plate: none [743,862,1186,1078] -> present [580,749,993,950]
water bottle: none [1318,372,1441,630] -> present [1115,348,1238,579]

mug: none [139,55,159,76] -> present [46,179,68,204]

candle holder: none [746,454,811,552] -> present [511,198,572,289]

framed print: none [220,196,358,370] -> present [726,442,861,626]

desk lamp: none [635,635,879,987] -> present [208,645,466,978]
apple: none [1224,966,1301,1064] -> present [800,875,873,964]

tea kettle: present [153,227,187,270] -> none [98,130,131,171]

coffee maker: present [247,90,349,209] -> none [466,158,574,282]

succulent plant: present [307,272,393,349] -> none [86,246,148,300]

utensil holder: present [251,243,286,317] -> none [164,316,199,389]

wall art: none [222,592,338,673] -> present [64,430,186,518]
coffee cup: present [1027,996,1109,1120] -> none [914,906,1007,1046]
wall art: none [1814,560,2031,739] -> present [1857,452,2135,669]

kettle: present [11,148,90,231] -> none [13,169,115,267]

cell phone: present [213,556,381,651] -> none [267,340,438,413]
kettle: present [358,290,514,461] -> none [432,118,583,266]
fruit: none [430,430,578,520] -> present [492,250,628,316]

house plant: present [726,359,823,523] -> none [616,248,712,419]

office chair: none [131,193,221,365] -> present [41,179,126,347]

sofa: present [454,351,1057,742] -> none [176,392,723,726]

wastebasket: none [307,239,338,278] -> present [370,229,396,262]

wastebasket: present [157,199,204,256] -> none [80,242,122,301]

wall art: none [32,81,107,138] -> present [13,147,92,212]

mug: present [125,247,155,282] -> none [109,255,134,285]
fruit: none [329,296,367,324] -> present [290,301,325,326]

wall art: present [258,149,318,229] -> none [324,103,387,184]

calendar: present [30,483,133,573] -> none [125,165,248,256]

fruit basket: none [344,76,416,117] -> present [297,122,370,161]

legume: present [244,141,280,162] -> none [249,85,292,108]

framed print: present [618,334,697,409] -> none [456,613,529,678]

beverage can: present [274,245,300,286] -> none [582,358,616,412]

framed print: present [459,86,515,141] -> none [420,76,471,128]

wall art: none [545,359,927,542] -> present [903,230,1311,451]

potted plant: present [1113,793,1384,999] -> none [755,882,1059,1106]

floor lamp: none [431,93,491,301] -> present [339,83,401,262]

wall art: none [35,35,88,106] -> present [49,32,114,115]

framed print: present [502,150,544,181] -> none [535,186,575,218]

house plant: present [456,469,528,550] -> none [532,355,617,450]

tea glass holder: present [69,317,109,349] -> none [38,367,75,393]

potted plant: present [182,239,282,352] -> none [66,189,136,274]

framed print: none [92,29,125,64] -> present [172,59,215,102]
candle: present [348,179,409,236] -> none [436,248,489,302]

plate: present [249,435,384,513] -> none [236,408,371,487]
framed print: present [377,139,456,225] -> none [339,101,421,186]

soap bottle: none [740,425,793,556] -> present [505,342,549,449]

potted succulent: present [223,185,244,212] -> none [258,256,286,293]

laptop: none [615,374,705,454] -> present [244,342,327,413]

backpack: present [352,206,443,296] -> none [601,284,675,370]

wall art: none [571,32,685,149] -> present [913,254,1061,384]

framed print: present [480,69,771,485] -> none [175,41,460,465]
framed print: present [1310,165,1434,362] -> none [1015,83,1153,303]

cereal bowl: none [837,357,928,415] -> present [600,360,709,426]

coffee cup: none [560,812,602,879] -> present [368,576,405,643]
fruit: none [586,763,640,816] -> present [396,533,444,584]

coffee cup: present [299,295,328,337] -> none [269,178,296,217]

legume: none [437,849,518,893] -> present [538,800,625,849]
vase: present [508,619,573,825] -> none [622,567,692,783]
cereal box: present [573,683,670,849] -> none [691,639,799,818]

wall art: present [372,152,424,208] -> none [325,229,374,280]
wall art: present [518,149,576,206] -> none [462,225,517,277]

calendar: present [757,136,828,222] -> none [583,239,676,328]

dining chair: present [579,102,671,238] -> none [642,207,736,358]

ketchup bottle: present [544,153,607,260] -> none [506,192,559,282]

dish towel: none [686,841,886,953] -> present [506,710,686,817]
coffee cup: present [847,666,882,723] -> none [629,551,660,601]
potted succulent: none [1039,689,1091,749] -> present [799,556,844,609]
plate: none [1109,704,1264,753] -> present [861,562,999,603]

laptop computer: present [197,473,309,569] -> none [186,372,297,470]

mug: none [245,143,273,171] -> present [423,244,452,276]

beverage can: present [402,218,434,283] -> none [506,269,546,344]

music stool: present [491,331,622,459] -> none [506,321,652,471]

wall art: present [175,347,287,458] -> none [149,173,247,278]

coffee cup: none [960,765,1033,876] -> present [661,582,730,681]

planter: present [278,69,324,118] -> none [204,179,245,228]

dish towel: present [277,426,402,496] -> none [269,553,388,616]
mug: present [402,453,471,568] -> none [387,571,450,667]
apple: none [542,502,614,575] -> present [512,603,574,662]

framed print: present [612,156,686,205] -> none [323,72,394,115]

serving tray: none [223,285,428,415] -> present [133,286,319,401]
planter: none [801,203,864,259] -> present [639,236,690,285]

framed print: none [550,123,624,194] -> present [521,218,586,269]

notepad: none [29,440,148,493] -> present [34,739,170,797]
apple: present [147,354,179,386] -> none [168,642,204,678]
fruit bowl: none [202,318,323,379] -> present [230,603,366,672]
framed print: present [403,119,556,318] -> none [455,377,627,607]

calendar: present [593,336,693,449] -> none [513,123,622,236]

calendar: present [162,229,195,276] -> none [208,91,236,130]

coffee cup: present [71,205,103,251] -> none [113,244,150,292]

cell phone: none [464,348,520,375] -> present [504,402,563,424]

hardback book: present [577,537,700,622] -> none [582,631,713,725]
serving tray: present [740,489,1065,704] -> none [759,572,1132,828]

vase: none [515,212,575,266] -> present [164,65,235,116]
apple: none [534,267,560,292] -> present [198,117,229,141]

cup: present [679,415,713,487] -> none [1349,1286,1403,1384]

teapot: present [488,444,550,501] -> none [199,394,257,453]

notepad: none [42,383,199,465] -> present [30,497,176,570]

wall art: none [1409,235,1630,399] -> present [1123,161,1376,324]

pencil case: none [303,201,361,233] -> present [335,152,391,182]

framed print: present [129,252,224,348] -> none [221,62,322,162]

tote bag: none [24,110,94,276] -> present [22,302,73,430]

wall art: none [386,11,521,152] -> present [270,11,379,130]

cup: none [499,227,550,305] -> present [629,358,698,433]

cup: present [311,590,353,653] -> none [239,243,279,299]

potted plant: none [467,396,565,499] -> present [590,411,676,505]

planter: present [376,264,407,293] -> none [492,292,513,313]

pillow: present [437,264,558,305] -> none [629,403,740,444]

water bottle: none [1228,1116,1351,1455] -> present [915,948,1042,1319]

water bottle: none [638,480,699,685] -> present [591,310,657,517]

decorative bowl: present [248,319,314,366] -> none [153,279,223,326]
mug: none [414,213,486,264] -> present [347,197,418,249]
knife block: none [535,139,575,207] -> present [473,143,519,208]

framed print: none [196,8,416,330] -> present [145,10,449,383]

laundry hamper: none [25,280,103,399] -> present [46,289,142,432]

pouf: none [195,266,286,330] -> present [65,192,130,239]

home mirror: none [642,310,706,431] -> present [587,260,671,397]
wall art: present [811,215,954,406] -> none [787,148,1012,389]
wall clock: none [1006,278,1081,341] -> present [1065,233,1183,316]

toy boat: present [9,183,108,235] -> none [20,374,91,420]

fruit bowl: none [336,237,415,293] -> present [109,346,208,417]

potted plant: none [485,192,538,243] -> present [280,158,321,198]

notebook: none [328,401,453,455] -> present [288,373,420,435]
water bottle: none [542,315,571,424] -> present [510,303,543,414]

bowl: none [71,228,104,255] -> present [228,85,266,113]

───

** Exercise directions **
Output only an exact transcription of the lines above from the one with "cereal bowl: none" up to and including the one with "framed print: present [403,119,556,318]".

** Solution to the exercise **
cereal bowl: none [837,357,928,415] -> present [600,360,709,426]

coffee cup: none [560,812,602,879] -> present [368,576,405,643]
fruit: none [586,763,640,816] -> present [396,533,444,584]

coffee cup: present [299,295,328,337] -> none [269,178,296,217]

legume: none [437,849,518,893] -> present [538,800,625,849]
vase: present [508,619,573,825] -> none [622,567,692,783]
cereal box: present [573,683,670,849] -> none [691,639,799,818]

wall art: present [372,152,424,208] -> none [325,229,374,280]
wall art: present [518,149,576,206] -> none [462,225,517,277]

calendar: present [757,136,828,222] -> none [583,239,676,328]

dining chair: present [579,102,671,238] -> none [642,207,736,358]

ketchup bottle: present [544,153,607,260] -> none [506,192,559,282]

dish towel: none [686,841,886,953] -> present [506,710,686,817]
coffee cup: present [847,666,882,723] -> none [629,551,660,601]
potted succulent: none [1039,689,1091,749] -> present [799,556,844,609]
plate: none [1109,704,1264,753] -> present [861,562,999,603]

laptop computer: present [197,473,309,569] -> none [186,372,297,470]

mug: none [245,143,273,171] -> present [423,244,452,276]

beverage can: present [402,218,434,283] -> none [506,269,546,344]

music stool: present [491,331,622,459] -> none [506,321,652,471]

wall art: present [175,347,287,458] -> none [149,173,247,278]

coffee cup: none [960,765,1033,876] -> present [661,582,730,681]

planter: present [278,69,324,118] -> none [204,179,245,228]

dish towel: present [277,426,402,496] -> none [269,553,388,616]
mug: present [402,453,471,568] -> none [387,571,450,667]
apple: none [542,502,614,575] -> present [512,603,574,662]

framed print: present [612,156,686,205] -> none [323,72,394,115]

serving tray: none [223,285,428,415] -> present [133,286,319,401]
planter: none [801,203,864,259] -> present [639,236,690,285]

framed print: none [550,123,624,194] -> present [521,218,586,269]

notepad: none [29,440,148,493] -> present [34,739,170,797]
apple: present [147,354,179,386] -> none [168,642,204,678]
fruit bowl: none [202,318,323,379] -> present [230,603,366,672]
framed print: present [403,119,556,318] -> none [455,377,627,607]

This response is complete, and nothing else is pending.